Baek-seo menyesap minumannya melalui sedotan.
“Dulu, tapi sekarang aku bersyukur kamu langsung memberitahuku. Itu memberi aku cukup waktu untuk memilah perasaan aku. Sejujurnya, aku lega itu kamu, Dalbi.”
“Kemudian…?”
“Kalau begitu, bisakah kamu menjawab satu hal?”
Baek-seo menoleh ke Woo-jin dengan senyum ramah, tapi ada rasa dingin di baliknya.
Tetap saja, itu adalah sebuah kesempatan.
Kesempatan untuk menerobos situasi ini.
“Jika kalian berdua bisa menerimaku. Tanyakan padaku apa saja. aku akan jujur sepenuhnya—”
“Antara aku dan Dalbi, siapa yang lebih kamu sukai?”
Hati Woo-jin tenggelam dengan cepat.
Dalbi juga menatap Woo-jin dengan rasa ingin tahu tertulis di seluruh wajahnya.
Baek-seo dan Dalbi.
Tatapan intens dari kedua wanita itu merobek hati Woo-jin.

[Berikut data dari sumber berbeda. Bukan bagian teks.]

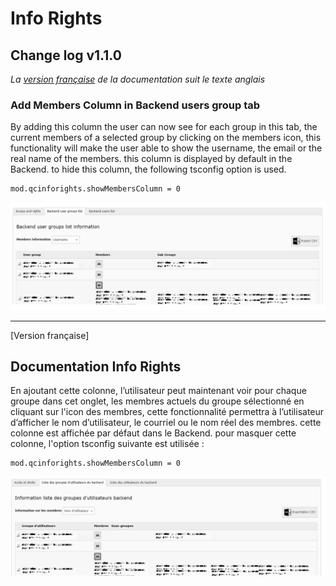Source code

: # Info Rights
## Change log  v1.1.0

*La [version française](#documentation-info-rights) de la documentation suit le texte anglais*
### Add Members Column in Backend users group tab
By adding this column the user can now see for each group in this tab, the current members of a selected group by clicking on the members icon,
this functionality will make the user able to show the username, the email or the real name of the members.
this column is displayed by default in the Backend.
to hide this column, the following tsconfig option is used.

    mod.qcinforights.showMembersColumn = 0

![Main functionality](Documentation/Images/show-groups-members.jpg)

-----------
[Version française]
## Documentation Info Rights
En ajoutant cette colonne, l’utilisateur peut maintenant voir pour chaque groupe dans cet onglet, les membres actuels du groupe sélectionné en cliquant sur l'icon des membres,
cette fonctionnalité permettra à l’utilisateur d’afficher le nom d’utilisateur, le courriel ou le nom réel des membres.
cette colonne est affichée par défaut dans le Backend.
pour masquer cette colonne, l'option tsconfig suivante est utilisée :

    mod.qcinforights.showMembersColumn = 0

![Main functionality](Documentation/Images/show-members-groups-fr.jpg)
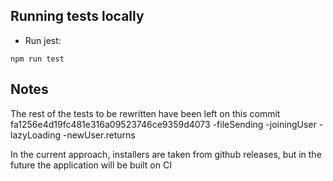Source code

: ## Running tests locally

*  Run jest:

`npm run test`


## Notes

The rest of the tests to be rewritten have been left on this commit fa1256e4d19fc481e316a09523746ce9359d4073
-fileSending
-joiningUser
-lazyLoading
-newUser.returns

In the current approach, installers are taken from github releases, but in the future the application will be built on CI
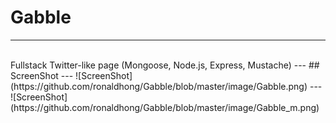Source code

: # Gabble
---
<br/>
Fullstack Twitter-like page (Mongoose, Node.js, Express, Mustache)
---
## ScreenShot
---
![ScreenShot](https://github.com/ronaldhong/Gabble/blob/master/image/Gabble.png)
---
![ScreenShot](https://github.com/ronaldhong/Gabble/blob/master/image/Gabble_m.png)
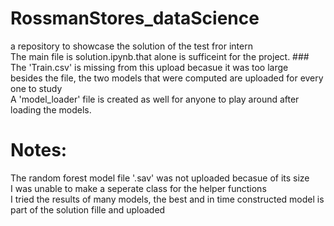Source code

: # RossmanStores_dataScience
a repository to showcase the solution of the test fror intern <br>
The main file is solution.ipynb.that alone is sufficeint for the project. ### The 'Train.csv' is missing from this upload becasue it was too large <br>
besides the file, the two models that were computed are uploaded for every one to study <br>
A 'model_loader' file is created as well for anyone to play around after loading the models. <br>

# Notes:
The random forest model file '.sav' was not uploaded becasue of its size <br>
I was unable to make a seperate class for the helper functions <br>
I tried the results of many models, the best and in time constructed model is part of the solution fille and uploaded <br>


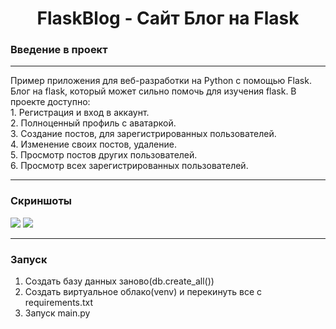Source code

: <h1 align="center">FlaskBlog - Сайт Блог на Flask</h1>
<h3>Введение в проект</h3>
<hr>
<p>Пример приложения для веб-разработки на Python с помощью Flask. <br>
Блог на flask, который может сильно помочь для изучения flask. В проекте доступно: <br>
1. Регистрация и вход в аккаунт. <br>
2. Полноценный профиль с аватаркой. <br>
3. Создание постов, для зарегистрированных пользователей. <br>
4. Изменение своих постов, удаление. <br>
5. Просмотр постов других пользователей. <br>
6. Просмотр всех зарегистрированных пользователей. <br>
</p>

<hr>

<h3>Скриншоты</h3>

<img src="https://user-images.githubusercontent.com/107222527/188509474-c44a7e98-c51f-45b1-bb62-f41faaa7eae3.png" width=''>
<img src="https://user-images.githubusercontent.com/107222527/188509476-94510abb-4cd4-4cf3-8f3c-7f380c438b81.png" width=''>

<hr>

<h3>Запуск</h3>

1. Создать базу данных заново(db.create_all())
3. Создать виртуальное облако(venv) и перекинуть все с requirements.txt 
4. Запуск main.py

Woo-jin memejamkan matanya.
‘Aku tidak bisa mundur. Inilah rasa sakit yang harus aku tanggung untuk membangun haremku…!’
Memperkuat dirinya seperti seorang komandan di medan perang, Woo-jin mengambil keputusan.
Dia memutuskan sendiri dan akhirnya membuka matanya dengan tegas.
Dan di sanalah mereka, Baek-seo dan Dalbi, menunggu jawabannya dengan penuh harap.
“…Telepon teman.”
Woo-jin mundur.
“Tapi kenapa? Apakah sulit untuk menjawabnya?”
“Itu bukan—”
“Kalau begitu, jawab saja.”
Wajah poker Woo-jin mulai hancur.
‘…Selamatkan aku.’
Keringat membasahi seluruh tubuh Woo-jin seperti hujan.